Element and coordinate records
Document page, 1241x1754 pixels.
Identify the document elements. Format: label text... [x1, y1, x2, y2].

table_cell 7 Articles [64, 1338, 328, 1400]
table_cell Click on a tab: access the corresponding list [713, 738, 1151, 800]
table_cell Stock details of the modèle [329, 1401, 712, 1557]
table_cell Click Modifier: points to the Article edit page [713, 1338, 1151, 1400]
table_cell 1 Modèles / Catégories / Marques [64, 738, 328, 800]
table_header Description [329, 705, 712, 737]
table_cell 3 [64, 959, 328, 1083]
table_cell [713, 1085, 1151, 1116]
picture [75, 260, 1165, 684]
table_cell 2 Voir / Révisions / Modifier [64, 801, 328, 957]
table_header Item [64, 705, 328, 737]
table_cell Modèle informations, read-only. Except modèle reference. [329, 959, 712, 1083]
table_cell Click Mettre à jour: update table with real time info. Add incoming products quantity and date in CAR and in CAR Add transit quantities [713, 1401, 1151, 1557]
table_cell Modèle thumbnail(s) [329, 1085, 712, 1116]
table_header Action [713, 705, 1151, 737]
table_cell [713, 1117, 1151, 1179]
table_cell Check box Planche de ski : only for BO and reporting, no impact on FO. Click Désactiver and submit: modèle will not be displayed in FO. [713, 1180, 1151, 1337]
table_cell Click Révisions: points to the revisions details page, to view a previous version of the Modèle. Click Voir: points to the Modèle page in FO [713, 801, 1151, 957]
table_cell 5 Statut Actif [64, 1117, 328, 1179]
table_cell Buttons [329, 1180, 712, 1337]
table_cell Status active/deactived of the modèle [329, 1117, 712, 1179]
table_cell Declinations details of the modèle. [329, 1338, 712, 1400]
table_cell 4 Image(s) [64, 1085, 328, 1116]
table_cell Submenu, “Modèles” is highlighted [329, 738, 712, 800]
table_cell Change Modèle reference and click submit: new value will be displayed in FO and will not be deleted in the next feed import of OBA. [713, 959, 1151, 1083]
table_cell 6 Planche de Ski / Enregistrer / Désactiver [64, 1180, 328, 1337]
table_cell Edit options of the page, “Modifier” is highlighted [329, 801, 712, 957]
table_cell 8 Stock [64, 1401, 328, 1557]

**STATED TASK**.
Copy out every line of the material above verbatim.

**PROBLEM SOLUTION**.
Document page, 1241x1754 pixels.
Identify the document elements. Format: label text... [x1, y1, x2, y2].

table_cell 7 Articles [64, 1338, 328, 1400]
table_cell Click on a tab: access the corresponding list [713, 738, 1151, 800]
table_cell Stock details of the modèle [329, 1401, 712, 1557]
table_cell Click Modifier: points to the Article edit page [713, 1338, 1151, 1400]
table_cell 1 Modèles / Catégories / Marques [64, 738, 328, 800]
table_header Description [329, 705, 712, 737]
table_cell 3 [64, 959, 328, 1083]
table_cell [713, 1085, 1151, 1116]
picture [75, 260, 1165, 684]
table_cell 2 Voir / Révisions / Modifier [64, 801, 328, 957]
table_header Item [64, 705, 328, 737]
table_cell Modèle informations, read-only. Except modèle reference. [329, 959, 712, 1083]
table_cell Click Mettre à jour: update table with real time info. Add incoming products quantity and date in CAR and in CAR Add transit quantities [713, 1401, 1151, 1557]
table_cell Modèle thumbnail(s) [329, 1085, 712, 1116]
table_header Action [713, 705, 1151, 737]
table_cell [713, 1117, 1151, 1179]
table_cell Check box Planche de ski : only for BO and reporting, no impact on FO. Click Désactiver and submit: modèle will not be displayed in FO. [713, 1180, 1151, 1337]
table_cell Click Révisions: points to the revisions details page, to view a previous version of the Modèle. Click Voir: points to the Modèle page in FO [713, 801, 1151, 957]
table_cell 5 Statut Actif [64, 1117, 328, 1179]
table_cell Buttons [329, 1180, 712, 1337]
table_cell Status active/deactived of the modèle [329, 1117, 712, 1179]
table_cell Declinations details of the modèle. [329, 1338, 712, 1400]
table_cell 4 Image(s) [64, 1085, 328, 1116]
table_cell Submenu, “Modèles” is highlighted [329, 738, 712, 800]
table_cell Change Modèle reference and click submit: new value will be displayed in FO and will not be deleted in the next feed import of OBA. [713, 959, 1151, 1083]
table_cell 6 Planche de Ski / Enregistrer / Désactiver [64, 1180, 328, 1337]
table_cell Edit options of the page, “Modifier” is highlighted [329, 801, 712, 957]
table_cell 8 Stock [64, 1401, 328, 1557]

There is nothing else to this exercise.